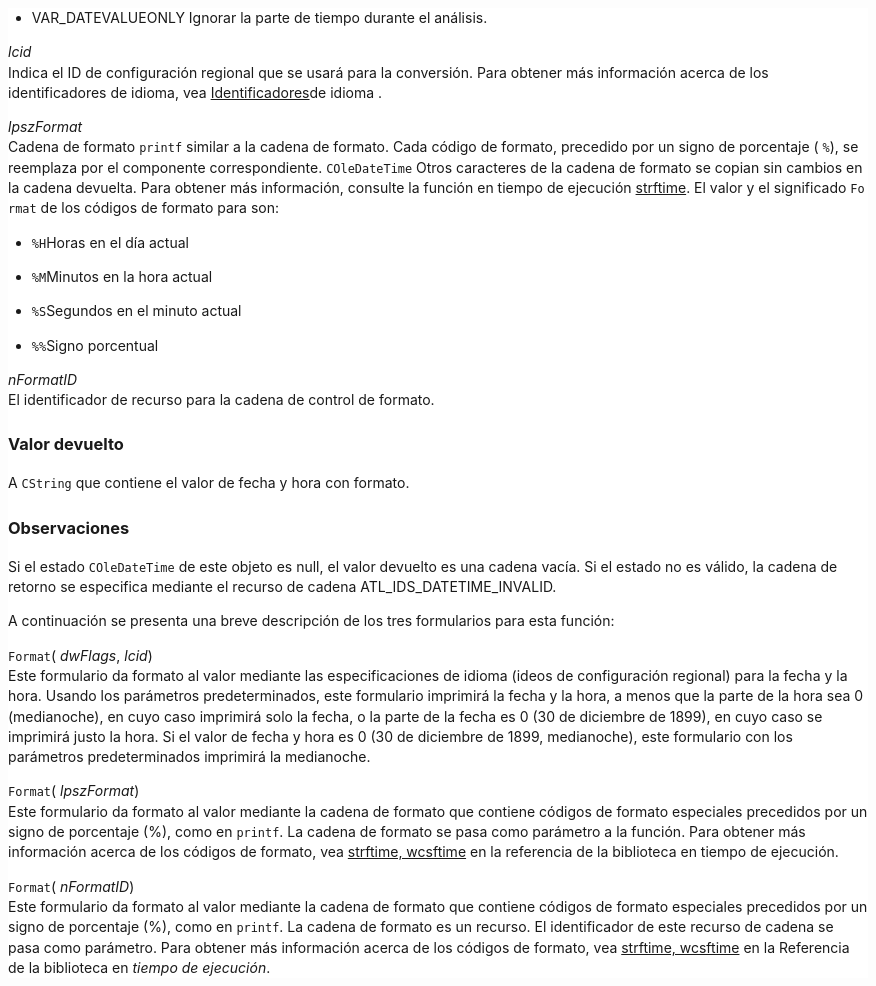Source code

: - VAR_DATEVALUEONLY Ignorar la parte de tiempo durante el análisis.

*lcid*<br/>
Indica el ID de configuración regional que se usará para la conversión. Para obtener más información acerca de los identificadores de idioma, vea [Identificadores](/windows/win32/Intl/language-identifiers)de idioma .

*lpszFormat*<br/>
Cadena de formato `printf` similar a la cadena de formato. Cada código de formato, precedido por un signo de porcentaje ( `%`), se reemplaza por el componente correspondiente. `COleDateTime` Otros caracteres de la cadena de formato se copian sin cambios en la cadena devuelta. Para obtener más información, consulte la función en tiempo de ejecución [strftime](../../c-runtime-library/reference/strftime-wcsftime-strftime-l-wcsftime-l.md). El valor y el significado `Format` de los códigos de formato para son:

- `%H`Horas en el día actual

- `%M`Minutos en la hora actual

- `%S`Segundos en el minuto actual

- `%%`Signo porcentual

*nFormatID*<br/>
El identificador de recurso para la cadena de control de formato.

### <a name="return-value"></a>Valor devuelto

A `CString` que contiene el valor de fecha y hora con formato.

### <a name="remarks"></a>Observaciones

Si el estado `COleDateTime` de este objeto es null, el valor devuelto es una cadena vacía. Si el estado no es válido, la cadena de retorno se especifica mediante el recurso de cadena ATL_IDS_DATETIME_INVALID.

A continuación se presenta una breve descripción de los tres formularios para esta función:

`Format`( *dwFlags*, *lcid*)<br/>
Este formulario da formato al valor mediante las especificaciones de idioma (ideos de configuración regional) para la fecha y la hora. Usando los parámetros predeterminados, este formulario imprimirá la fecha y la hora, a menos que la parte de la hora sea 0 (medianoche), en cuyo caso imprimirá solo la fecha, o la parte de la fecha es 0 (30 de diciembre de 1899), en cuyo caso se imprimirá justo la hora. Si el valor de fecha y hora es 0 (30 de diciembre de 1899, medianoche), este formulario con los parámetros predeterminados imprimirá la medianoche.

`Format`( *lpszFormat*)<br/>
Este formulario da formato al valor mediante la cadena de formato que contiene códigos de formato especiales precedidos por un signo de porcentaje (%), como en `printf`. La cadena de formato se pasa como parámetro a la función. Para obtener más información acerca de los códigos de formato, vea [strftime, wcsftime](../../c-runtime-library/reference/strftime-wcsftime-strftime-l-wcsftime-l.md) en la referencia de la biblioteca en tiempo de ejecución.

`Format`( *nFormatID*)<br/>
Este formulario da formato al valor mediante la cadena de formato que contiene códigos de formato especiales precedidos por un signo de porcentaje (%), como en `printf`. La cadena de formato es un recurso. El identificador de este recurso de cadena se pasa como parámetro. Para obtener más información acerca de los códigos de formato, vea [strftime, wcsftime](../../c-runtime-library/reference/strftime-wcsftime-strftime-l-wcsftime-l.md) en la Referencia de la biblioteca en *tiempo de ejecución*.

▶ [Work instruction] For each line above that includes "name", make a copy.

▶ [Written answer]
### <a name="return-value"></a>Valor devuelto
### <a name="remarks"></a>Observaciones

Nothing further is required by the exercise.